### Assignment
Return everything from the start of the material down to the line containing "кВт, 42,7 куб. см), что позволяет", including that line, with each line copied unchanged. Leave the pictures out of your answer.

### Records provided
• • • •

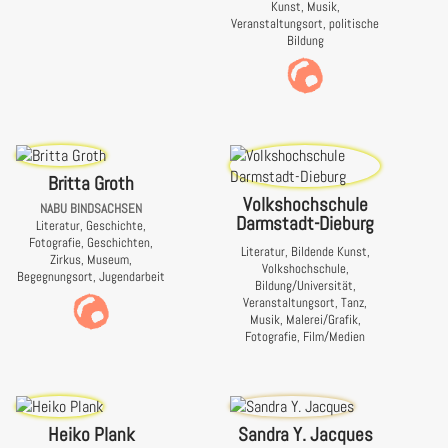
Kunst, Musik,
Veranstaltungsort, politische
Bildung
Britta Groth
Volkshochschule
NABU BINDSACHSEN
Darmstadt-Dieburg
Literatur, Geschichte,
Fotografie, Geschichten,
Literatur, Bildende Kunst,
Zirkus, Museum,
Volkshochschule,
Begegnungsort, Jugendarbeit
Bildung/Universität,
Veranstaltungsort, Tanz,
Musik, Malerei/Grafik,
Fotografie, Film/Medien
Heiko Plank
Sandra Y. Jacques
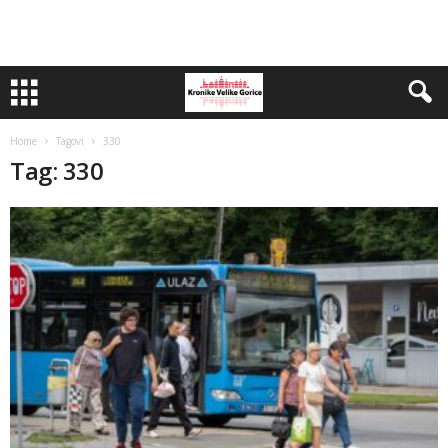
Home
Tagovi
330
Tag: 330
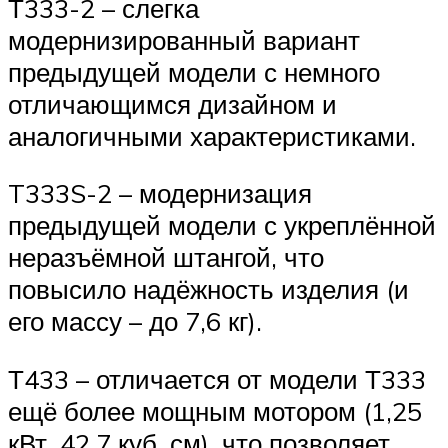
Т333-2 – слегка
модернизированный вариант
предыдущей модели с немного
отличающимся дизайном и
аналогичными характеристиками.
T333S-2 – модернизация
предыдущей модели с укреплённой
неразъёмной штангой, что
повысило надёжность изделия (и
его массу – до 7,6 кг).
Т433 – отличается от модели Т333
ещё более мощным мотором (1,25
кВт, 42,7 куб. см), что позволяет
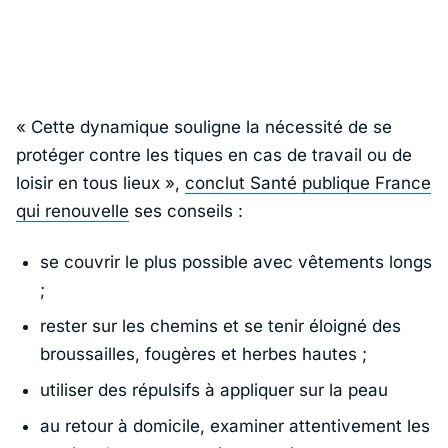
« Cette dynamique souligne la nécessité de se
protéger contre les tiques en cas de travail ou de
loisir en tous lieux »
,
conclut Santé publique France
qui renouvelle
ses conseils :
se couvrir le plus possible avec vêtements longs
;
rester sur les chemins et se tenir éloigné des
broussailles, fougères et herbes hautes ;
utiliser des répulsifs à appliquer sur la peau
au retour à domicile, examiner attentivement les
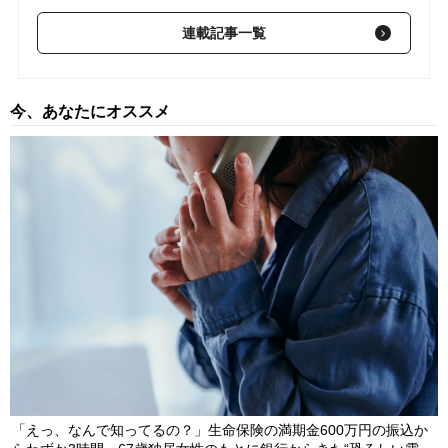
連載記事一覧
【第73回】 【中国】日中関係に“春”はくるのか…上海在住の現地
駐在員がリポート
2024/03/16
【第72回】 中国のとある上場企業が投資家に向けて「まさかの
今、あなたにオススメ
メッセージ」…後日〈閲覧不可〉に【現地駐在員リポート】
2024/02/24
【第71回】 お目当てはコストコ？…香港の人が休日に中国へ“大
挙して押し寄せる”ワケ【現地駐在員が解説】
2024/01/28
「えっ、なんで知ってるの？」生命保険の満期金600万円の振込か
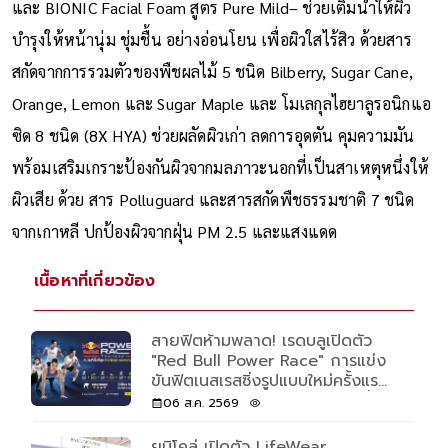
และ BIONIC Facial Foam สูตร Pure Mild– ช่วยเติมน้ำให้ผิว
บำรุงให้หน้านุ่ม ชุ่มชื้น อย่างอ่อนโยน เพื่อผิวใสไร้สิว ด้วยสาร
สกัดจากการรวมตัวของพืชผลไม้ 5 ชนิด Bilberry, Sugar Cane,
Orange, Lemon และ Sugar Maple และ โมเลกุลไฮยาลูรอนิกแอ
ซิด 8 ชนิด (8X HYA) ช่วยผลัดผิวเก่า ลดการอุดตัน คุมความมัน
พร้อมเสริมเกราะป้องกันผิวจากมลภาวะนอกที่เป็นสาเหตุหนึ่งให้
ผิวเสีย ด้วย สาร Polluguard และสารสกัดพืชธรรมชาติ 7 ชนิด
จากเกาหลี ปกป้องผิวจากฝุ่น PM 2.5 และแสงแดด
เนื้อหาที่เกี่ยวข้อง
สายฟิตห้ามพลาด! เรดบลูเปิดตัว
"Red Bull Power Race" การแข่ง
ขันฟิตเนสเรสซิ่งรูปแบบใหม่ครั้งแรก
ของโลก เปิดรับแค่ 500 คนเท่านั้น
06 ส.ค. 2569
ยูนิโคล่ เปิดตัว LifeWear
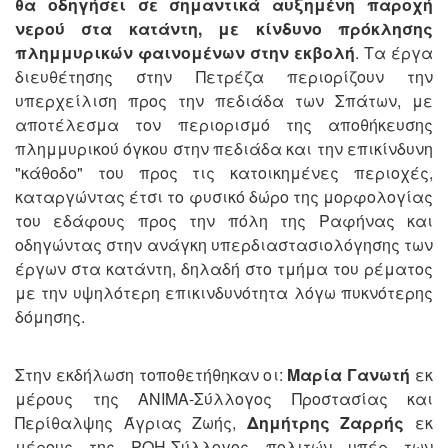
θα οδηγήσει σε σημαντικά αυξημένη παροχή
νερού στα κατάντη, με κίνδυνο πρόκλησης
πλημμυρικών φαινομένων στην εκβολή
. Τα έργα
διευθέτησης στην Πετρέζα περιορίζουν την
υπερχείλιση προς την πεδιάδα των Σπάτων, με
αποτέλεσμα τον περιορισμό της αποθήκευσης
πλημμυρικού όγκου στην πεδιάδα και την επικίνδυνη
"κάθοδο" του προς τις κατοικημένες περιοχές,
καταργώντας έτσι το φυσικό δώρο της μορφολογίας
του εδάφους προς την πόλη της Ραφήνας και
οδηγώντας στην ανάγκη υπερδιαστασιολόγησης των
έργων στα κατάντη, δηλαδή στο τμήμα του ρέματος
με την υψηλότερη επικινδυνότητα λόγω πυκνότερης
δόμησης.
Στην εκδήλωση τοποθετήθηκαν οι:
Μαρία Γανωτή
εκ
μέρους της ΑΝΙΜΑ-Σύλλογος Προστασίας και
Περίθαλψης Άγριας Ζωής,
Δημήτρης Ζαρρής
εκ
μέρους της ΡΟΗ-Σύλλογος πολιτών υπέρ των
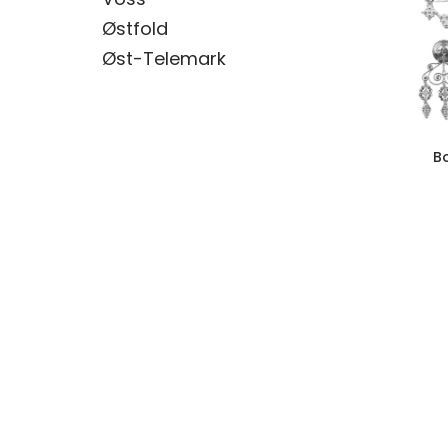
Østfold
Øst-Telemark
B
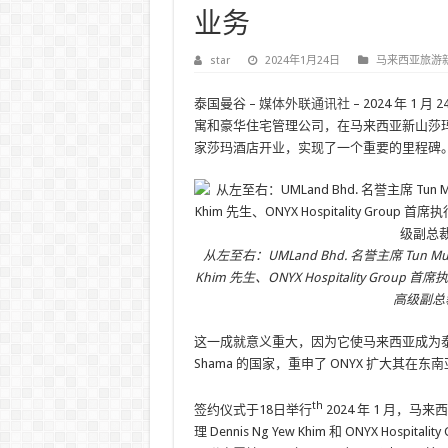
业务
star
2024年1月24日
马来西亚旅游
泰国曼谷 –
媒体外联通讯社
– 2024 年 1 月 2
寓和豪华住宅管理公司，在马来西亚新山莎玛苏莎娜酒店
家莎玛酒店开业，实现了一个重要的里程碑
从左至右：UMLand Bhd. 名誉主席 Tun Mus
Khim 先生、ONYX Hospitality Group 首席执
高级副总
这一成就意义重大，因为它使马来西亚成为泰国以
Shama 的国家，重申了 ONYX 扩大其在
th
签约仪式于18日举行
2024 年 1 月，马来西
理 Dennis Ng Yew Khim 和 ONYX Hospita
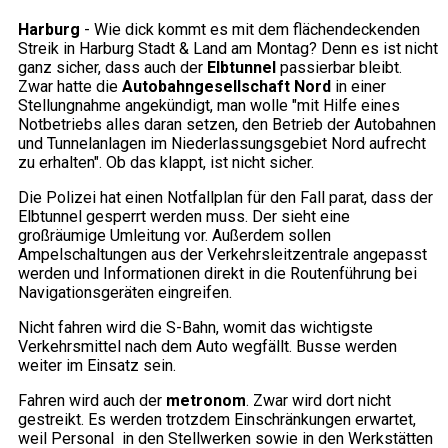
Harburg
- Wie dick kommt es mit dem flächendeckenden
Streik in Harburg Stadt & Land am Montag? Denn es ist nicht
ganz sicher, dass auch der
Elbtunnel
passierbar bleibt.
Zwar hatte die
Autobahngesellschaft Nord
in einer
Stellungnahme angekündigt, man wolle "mit Hilfe eines
Notbetriebs alles daran setzen, den Betrieb der Autobahnen
und Tunnelanlagen im Niederlassungsgebiet Nord aufrecht
zu erhalten". Ob das klappt, ist nicht sicher.
Die Polizei hat einen Notfallplan für den Fall parat, dass der
Elbtunnel gesperrt werden muss. Der sieht eine
großräumige Umleitung vor. Außerdem sollen
Ampelschaltungen aus der Verkehrsleitzentrale angepasst
werden und Informationen direkt in die Routenführung bei
Navigationsgeräten eingreifen.
Nicht fahren wird die S-Bahn, womit das wichtigste
Verkehrsmittel nach dem Auto wegfällt. Busse werden
weiter im Einsatz sein.
Fahren wird auch der
metronom
. Zwar wird dort nicht
gestreikt. Es werden trotzdem Einschränkungen erwartet,
weil Personal in den Stellwerken sowie in den Werkstätten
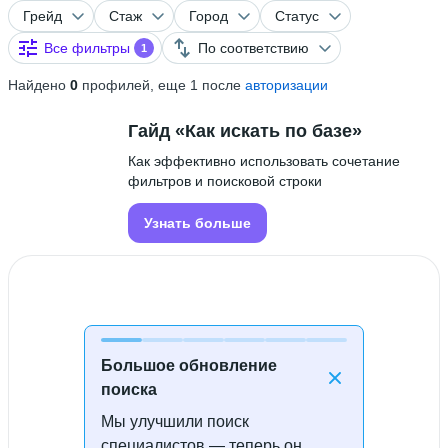
Грейд
Стаж
Город
Статус
Все фильтры
По соответствию
1
Найдено
0
профилей, еще 1 после
авторизации
Гайд «Как искать по базе»
Как эффективно использовать сочетание
фильтров и поисковой строки
Узнать больше
Большое обновление
поиска
Мы улучшили поиск
Специалисты не найдены
специалистов — теперь он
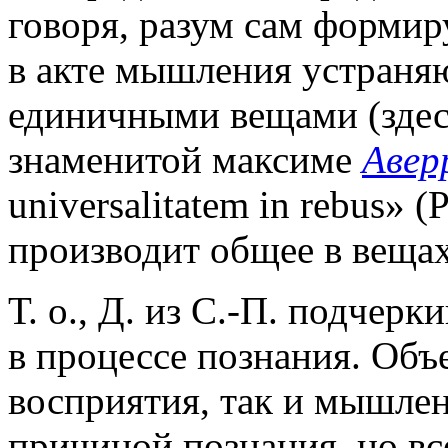
говоря, разум сам формир
в акте мышления устраня
единичными вещами (здесь
знаменитой максиме
Авер
universalitatem in rebus» (
производит общее в вещах
Т. о., Д. из С.-П. подчер
в процессе познания. Объ
восприятия, так и мышлен
причиной познания, но в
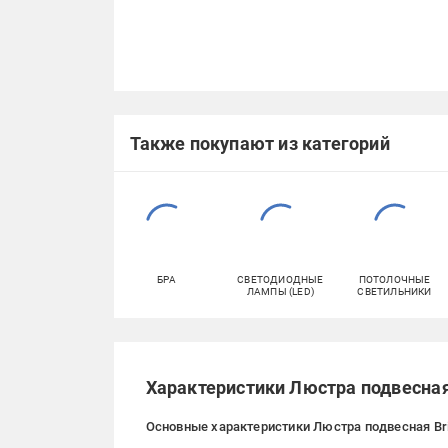
Также покупают из категорий
БРА
СВЕТОДИОДНЫЕ
ПОТОЛОЧНЫЕ
ЛАМПЫ (LED)
СВЕТИЛЬНИКИ
Характеристики Люстра подвесная 
Основные характеристики Люстра подвесная Bril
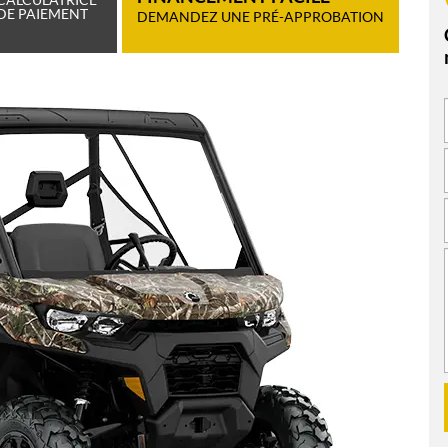
DE PAIEMENT
DEMANDEZ UNE PRÉ-APPROBATION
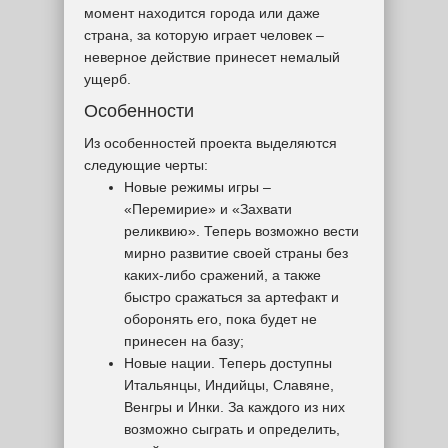
момент находится города или даже
страна, за которую играет человек –
неверное действие принесет немалый
ущерб.
Особенности
Из особенностей проекта выделяются
следующие черты:
Новые режимы игры –
«Перемирие» и «Захвати
реликвию». Теперь возможно вести
мирно развитие своей страны без
каких-либо сражений, а также
быстро сражаться за артефакт и
оборонять его, пока будет не
принесен на базу;
Новые нации. Теперь доступны
Итальянцы, Индийцы, Славяне,
Венгры и Инки. За каждого из них
возможно сыграть и определить,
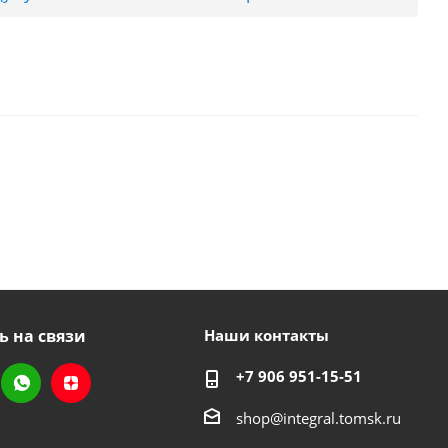
ь на связи
Наши контакты
+7 906 951-15-51
shop@integral.tomsk.ru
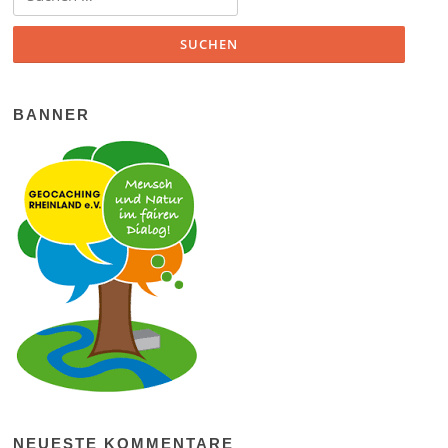
BANNER
NEUESTE KOMMENTARE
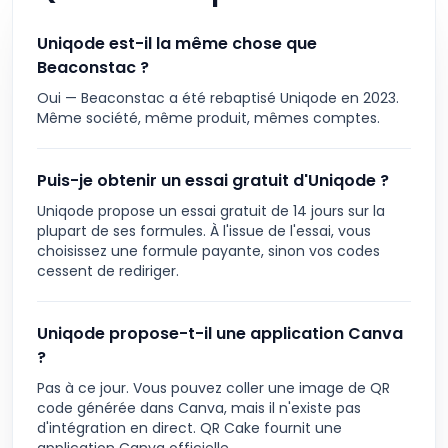
Uniqode est-il la même chose que
Beaconstac ?
Oui — Beaconstac a été rebaptisé Uniqode en 2023.
Même société, même produit, mêmes comptes.
Puis-je obtenir un essai gratuit d'Uniqode ?
Uniqode propose un essai gratuit de 14 jours sur la
plupart de ses formules. À l'issue de l'essai, vous
choisissez une formule payante, sinon vos codes
cessent de rediriger.
Uniqode propose-t-il une application Canva
?
Pas à ce jour. Vous pouvez coller une image de QR
code générée dans Canva, mais il n'existe pas
d'intégration en direct. QR Cake fournit une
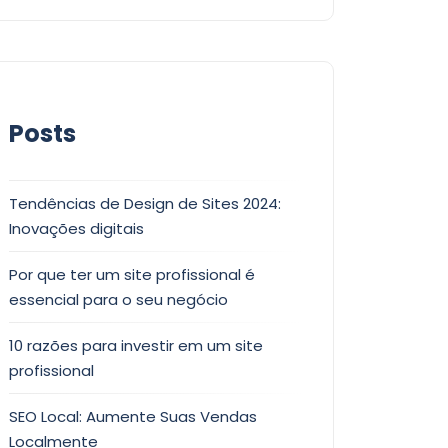
Posts
Tendências de Design de Sites 2024:
Inovações digitais
Por que ter um site profissional é
essencial para o seu negócio
10 razões para investir em um site
profissional
SEO Local: Aumente Suas Vendas
Localmente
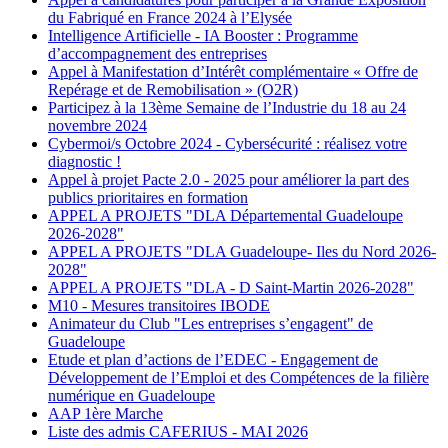
du Fabriqué en France 2024 à l’Elysée
Intelligence Artificielle - IA Booster : Programme
d’accompagnement des entreprises
Appel à Manifestation d’Intérêt complémentaire « Offre de
Repérage et de Remobilisation » (O2R)
Participez à la 13ème Semaine de l’Industrie du 18 au 24
novembre 2024
Cybermoi/s Octobre 2024 - Cybersécurité : réalisez votre
diagnostic !
Appel à projet Pacte 2.0 - 2025 pour améliorer la part des
publics prioritaires en formation
APPEL A PROJETS "DLA Départemental Guadeloupe
2026-2028"
APPEL A PROJETS "DLA Guadeloupe- Iles du Nord 2026-
2028"
APPEL A PROJETS "DLA - D Saint-Martin 2026-2028"
M10 - Mesures transitoires IBODE
Animateur du Club "Les entreprises s’engagent" de
Guadeloupe
Etude et plan d’actions de l’EDEC - Engagement de
Développement de l’Emploi et des Compétences de la filière
numérique en Guadeloupe
AAP 1ère Marche
Liste des admis CAFERIUS - MAI 2026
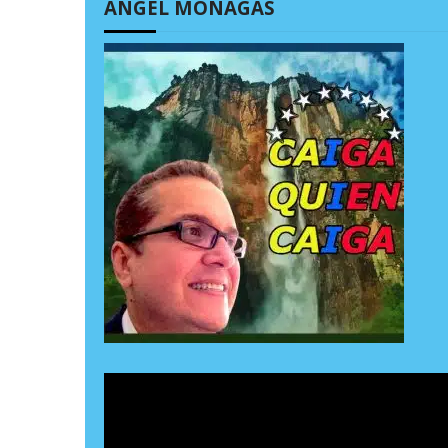
ÁNGEL MONAGAS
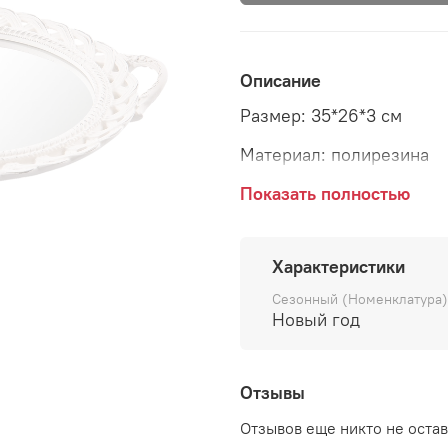
Описание
Размер: 35*26*3 см
Материал: полирезина
Страна: Голландия
Показать полностью
Характеристики
Сезонный (Номенклатура)
Новый год
Отзывы
Отзывов еще никто не оста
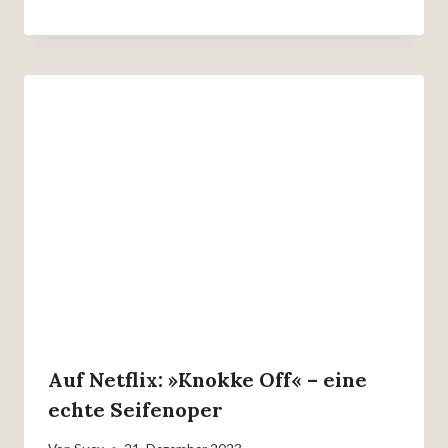
Auf Netflix: »Knokke Off« – eine
echte Seifenoper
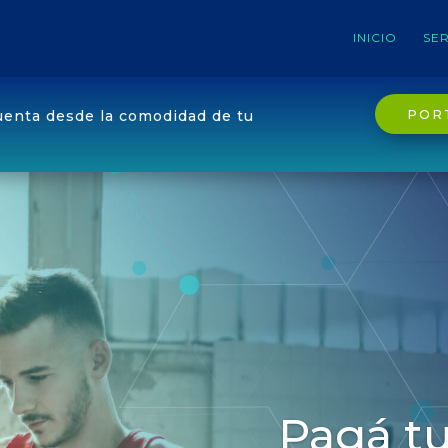
INICIO
SER
POR
uenta desde la comodidad de tu
Pagá tu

• • • •

### Result
Kunst, Musik,
Veranstaltungsort, politische
Bildung
Britta Groth
Volkshochschule
NABU BINDSACHSEN
Darmstadt-Dieburg
Literatur, Geschichte,
Fotografie, Geschichten,
Literatur, Bildende Kunst,
Zirkus, Museum,
Volkshochschule,
Begegnungsort, Jugendarbeit
Bildung/Universität,
Veranstaltungsort, Tanz,
Musik, Malerei/Grafik,
Fotografie, Film/Medien
Heiko Plank
Sandra Y. Jacques
Home
Tagovi
330
Tag: 330
Т333-2 – слегка
модернизированный вариант
предыдущей модели с немного
отличающимся дизайном и
аналогичными характеристиками.
T333S-2 – модернизация
предыдущей модели с укреплённой
неразъёмной штангой, что
повысило надёжность изделия (и
его массу – до 7,6 кг).
Т433 – отличается от модели Т333
ещё более мощным мотором (1,25
кВт, 42,7 куб. см), что позволяет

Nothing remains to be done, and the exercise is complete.